The continuing two-year (2010 and 2011) performance goals against which the company’s performance will
be measured for purposes of the second installment of the 2010 long-term incentive awards (which are payable
in the first quarter of 2012) are to: reduce fixed general and administrative expenses; achieve our target
relating to the reduction of credit-related expenses; achieve risk-adjusted return on economic capital targets;
meet deliverables on business process and technology improvements; address all matters requiring attention
identified by our regulator; and make progress on certain strategic projects.
COMPENSATION COMMITTEE REPORT
The Compensation Committee of the Board of Directors of Fannie Mae has reviewed and discussed the
Compensation Discussion and Analysis included in this Form 10-K with management. Based on such review
and discussions, the Compensation Committee has recommended to the Board of Directors that the
Compensation Discussion and Analysis be included in this Form 10-K.
Compensation Committee:
Brenda J. Gaines, Chair
Dennis R. Beresford
Charlynn Goins (member since January 2011)
Jonathan Plutzik
David H. Sidwell
COMPENSATION RISK ASSESSMENT
We conducted a risk assessment of our employee compensation policies and practices. In conducting this risk
assessment, we reviewed, among other things, our compensation plans, pay profiles, performance goals and
performance appraisal management process.
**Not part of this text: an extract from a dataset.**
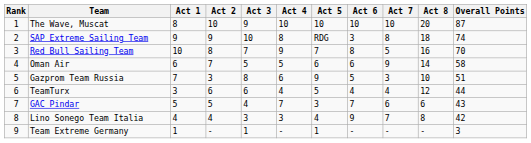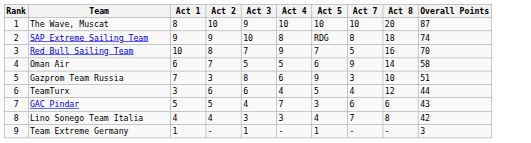- column: Act 6 | 10 | 3 | 8 | 6 | 5 | 4 | 7 | 9 | -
We also assessed whether policies, procedures or other mitigating
controls existed that would reduce the opportunity for excessive or inappropriate risk-taking within our
compensation policies and practices.
Based on the results of our risk assessment, we concluded that our employee compensation policies and
practices do not create risks that are reasonably likely to have a material adverse effect on the company.
Several factors contributed to our conclusion, including:
Payment of incentive compensation is based on the achievement of performance metrics that we have
concluded do not encourage unnecessary or excessive risk-taking. Our mix of multiple qualitative and
quantitative performance metrics without undue emphasis on any one metric provides an appropriate
balance of incentives.
Our extensive performance appraisal process ensures achievement of goals without encouraging executives
or employees to take inappropriate risks.
Although we have an all cash compensation program while under conservatorship, FHFA approval of our
executive compensation arrangements and our payment of most incentive payments over time, with a
portion based on future performance, encourages appropriate decision-making.